A scholarship granted by the French government allowed her to pursue graduate studies at the National Conservatory of Versailles, France; there she obtained First Prizes in Flute and Chamber Music (1989) working with Jean-Michel Varache (Île-de-France and Lamoureux Orchestras) and with Jean-Claude Montac (Opera Bastille Orchestra). She has also attended master classes with world-famous teachers like James Galway, Jean-Pierre Rampal and Geoffrey Gilbert.

Her musical activities include not only her performances as soloist with orchestras in Mexico but also in chamber ensembles particularly with guitarist Juan Carlos Laguna. The Canales-Laguna duo has assembled a repertoire of new works, many dedicated to them, by leading Latin-American composers.

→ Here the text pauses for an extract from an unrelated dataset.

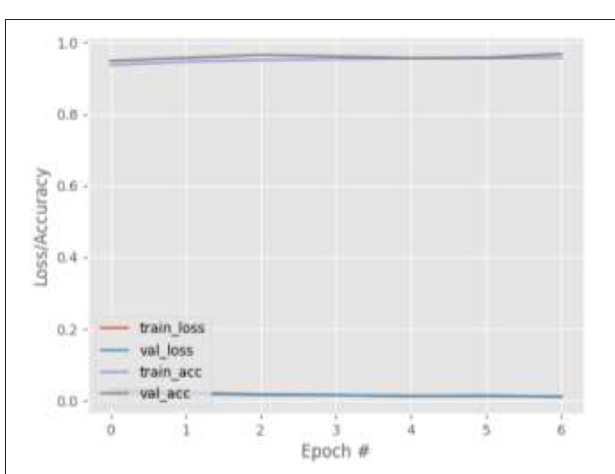
FIGURE 5 | Results for Face + FL + VGG16 on GazeCapture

Canales performs regularly with the leading Mexican orchestras: National Symphony Orchestra, National University Philharmonic, Carlos Chavez Symphony, Xalapa Orchestra, Querétaro Symphony, Mexico City Chamber Ensemble. She has recorded with the London Symphony Orchestra Lalo Schifrin’s “Concierto Caribeño”, a work commissioned for and dedicated to her. She has also premiered and recorded a large number of flute works (over fifty), many written for her by leading American, Mexican and Latin American composers such as Samuel Zyman, Eduardo Gamboa, Eugenio Toussaint, Arturo Márquez, Armando Luna, Ian Krouse, Sean Hickey, and many others. Her CDs have been released by Urtext Digital Classics, Mexico's leading classical label, of which she is founder and artistic director. Marisa is also a distinguished recording producer, whose work has been recognized with a Latin Grammy nomination in 2001.